Monday, July 28, 2008

Mad, PO and more...

Okay, the last few days have been from one end of the emotional spectrum to the other...tears to anger...and then angry tear. My poor, poor hubby has been completely understanding and took a tip from the last time I was like this...okay 28 days ago (hint, hint)...he listened to me while I cried on the phone today. Here is what he learned from last month...He didn't try to SOLVE my problems. He empathized!!! I couldn't have been happier in retrospect, but I couldn't see his improvement at the time.
Then my brother (who I talked to briefly today) called back tonight and only said that he loved me and thought I was doing a great job at being a Mom. He knew too! 
I must have been really weird today! 
My problem you ask? Well, there are several. Women are like onions...we have layers (ode to Shrek).
1. I am burnt out. Mommies get just plain tired of cleaning up, doing laundry, wiping bottoms, being crawled on, and giving constantly, etc. You must be thinking...Sarah, make time for yourself. It is easier said than done. I struggle finding a balance with the kids, my beloved hubby and myself. Most women do, right? I never want to "dump" my kids on the husband. I don't want to be a selfish person. I truly believe that our society paints a "me, me, me" or " I, I, I" image. "What have you done for yourself today" rather than "what have you done for others today". I realize that I must strike a balance in my personal life, but it is easier to make excuses than to follow through with striking out on my own. Eric never thinks twice about taking the kids when I need a break...never. He's great!
2. I miss my friends...all of them. Now I know that sounds childish, but hey...a girl needs her peeps! My hubby also put this into perspective too. He is on a roll I tell ya! He said that of course I'm lonely. I left some great friends back in MN. The newness has worn off of our new city and now we're settling into a normal pattern. 
I remember this feeling well when we moved last time, but I only had one child and my mother on the other end of the phone. We talked daily about EVERYTHING. She listened to my concerns. She encouraged me to explore my new surroundings and to use my "great personality" to meet others. Thus I embarked on some lifelong friendships with two great cheerleaders in my back corner (Mom and Hubby). 
3. Speaking of my Mom...I miss her terribly too! Since her passing in 1/07 I am evolving into my new life without her. It takes more time than outsiders think. She was not only my mother, but my best girl friend, counselor, supporter, interior designer, grandmother, etc. I get angry when others balk at how tearful I STILL get when discussing my mother. Healthy or unhealthy...I will never get over the loss of JLPS. She was an undeniable treasure to mankind. Period.
4. Keeping my loss in mind, I find it much harder to approach people. I am much more judgemental, self conscious and uncertain about myself. I thought I'd become a stronger person because of my mother's death. I was hoping to be inspired by her strength, determined spirit and unwavering moral self. Now I find myself unable to make a decision and stick with it...some days. I second guess others intentions and read into too many things. I procrastinate much more and it is a trait I despise in others.
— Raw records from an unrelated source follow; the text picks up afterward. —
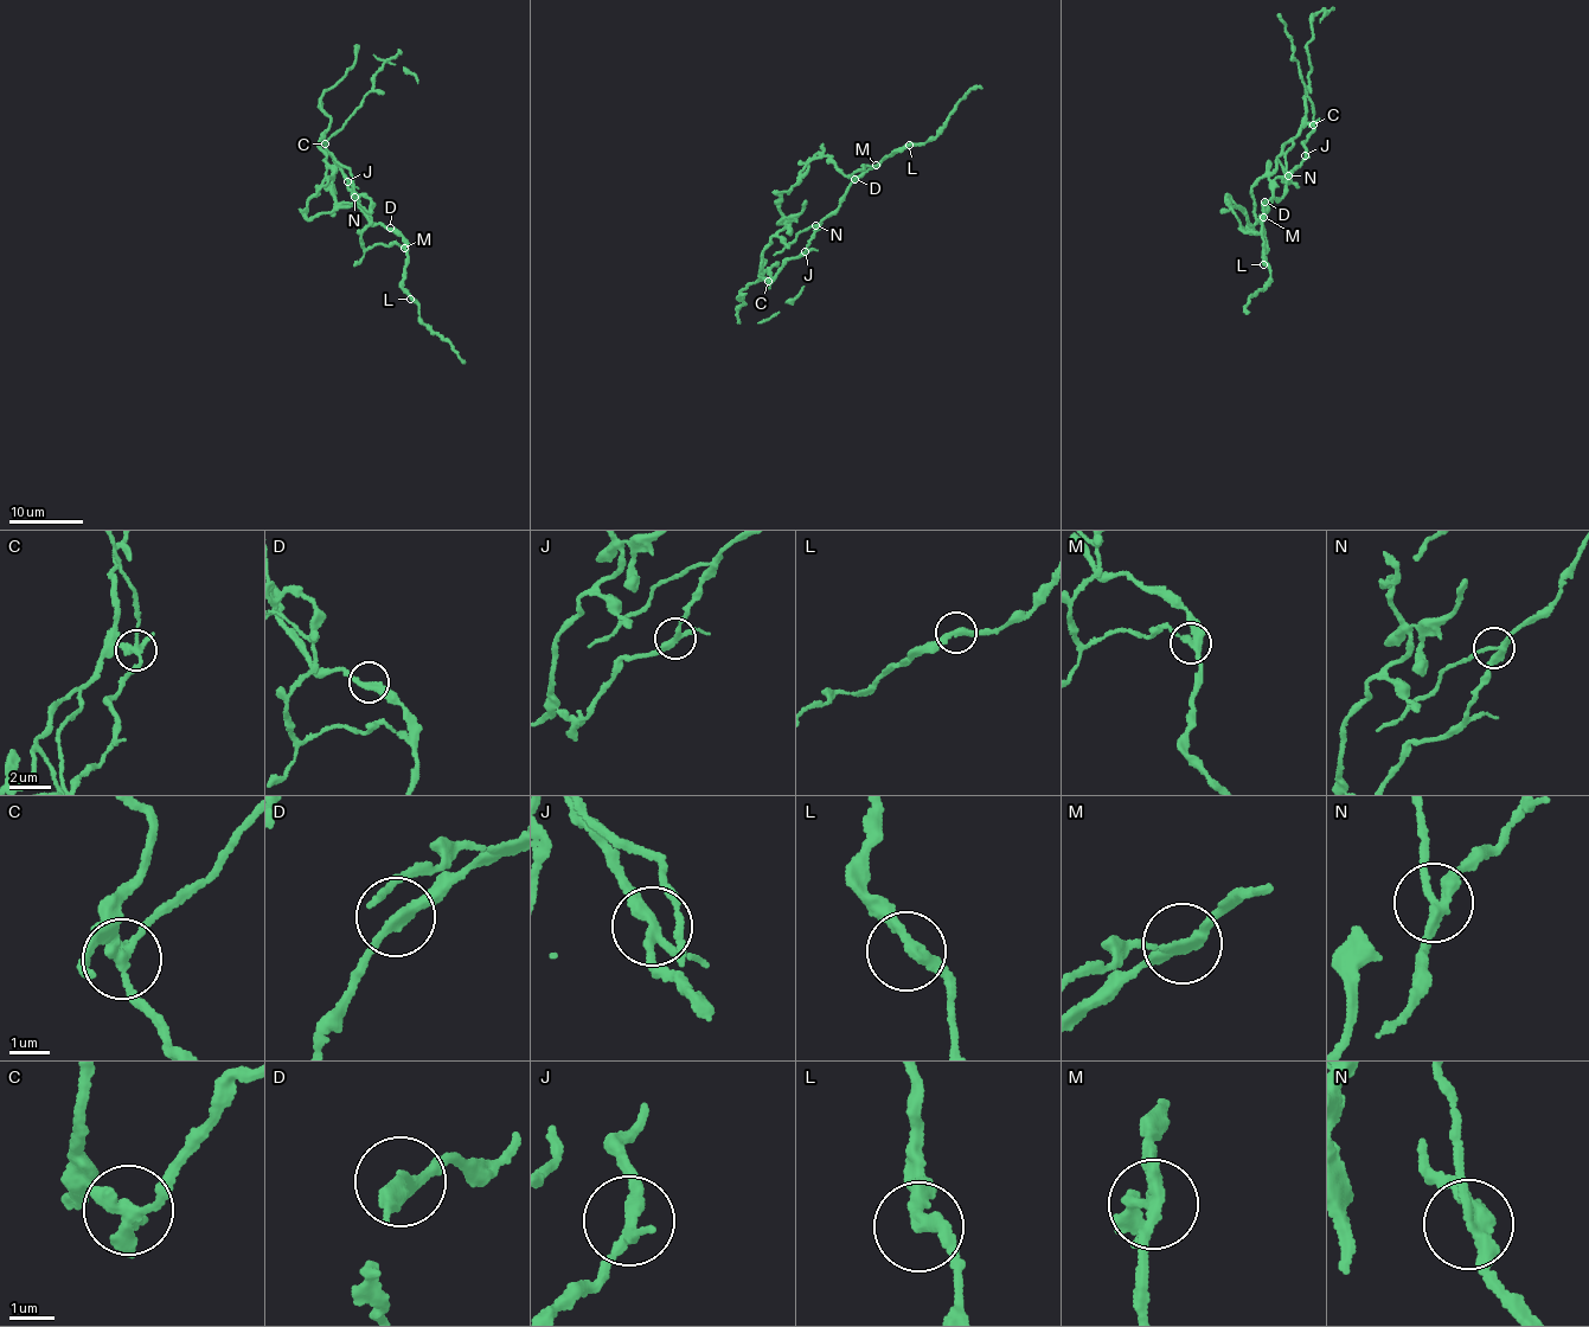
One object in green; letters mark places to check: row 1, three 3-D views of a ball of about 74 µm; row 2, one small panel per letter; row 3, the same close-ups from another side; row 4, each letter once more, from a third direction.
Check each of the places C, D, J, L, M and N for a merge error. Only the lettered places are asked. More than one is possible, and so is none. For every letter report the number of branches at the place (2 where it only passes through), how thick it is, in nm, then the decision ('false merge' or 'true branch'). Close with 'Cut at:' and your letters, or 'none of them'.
C: 3 | 280 nm | false merge
D: 2 | 280 nm | true branch
J: 3 | 240 nm | true branch
L: 2 | 240 nm | true branch
M: 3 | 260 nm | false merge
N: 3 | 240 nm | false merge
Cut at: C, M, N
If this isn't a therapy session online I don't know what is...???
So, what will I do with my anger, you ask? Get some sleep...something that I am lacking these days. I am amazed what some decent sleep does for my emotional state. Plus, I will take a deep breath, give myself a break and realize that friendships don't happen overnight and to enjoy my kids while they are still young. Did I miss anything? Oh yeah, get out on a date night with the hubby...getting dressed up makes a girl feel special, right?
Don't worry...this too shall pass and I will feel better in about...7 days! ;-)

Sunday, July 20, 2008

Can it really be true?


I've searched the aisles of notebooks, pencils and folders for the "right" thing while weaving through a sea a people on the same mission. I've rechecked the list, emailed the teacher and labeled all of the supplies. We attended the "Meet the Teacher" night, collected all of the paperwork and packed the backpack. I can't believe the day has arrived... 
THE FIRST DAY OF SCHOOL!!!
You might be scratching your head thinking, "Isn't it still summer?" Well, technically you're right. Summer doesn't end for quite a while, but our public school district runs on a year around program. Something that is new to us, but exciting at the same time. Basically the students are in school for nine weeks and off for three weeks. Summer has a six week break, but it goes FAST! They have been a "year around" system for over 40 years. It started when the district formed years ago. Everyone I've talked to loves it for many reasons. The teachers rave about how well it works for their teaching techniques. Plus it seems to help the students stay "fresh". 
So, our eldest ventured off into another year of elementary bliss. Our middle child will have another year at preschool while the "baby" enjoys one day a week at a "mother's day out" program. 
You would think I'd have time on my hands, but in reality our routine has made my mini-van my second home. And I work hard not to sign up for too many activities to maintain our sanity, but nonetheless we're on the go like most families. 
So, raise your "cups of joe" to another school year. Homework here we come!!!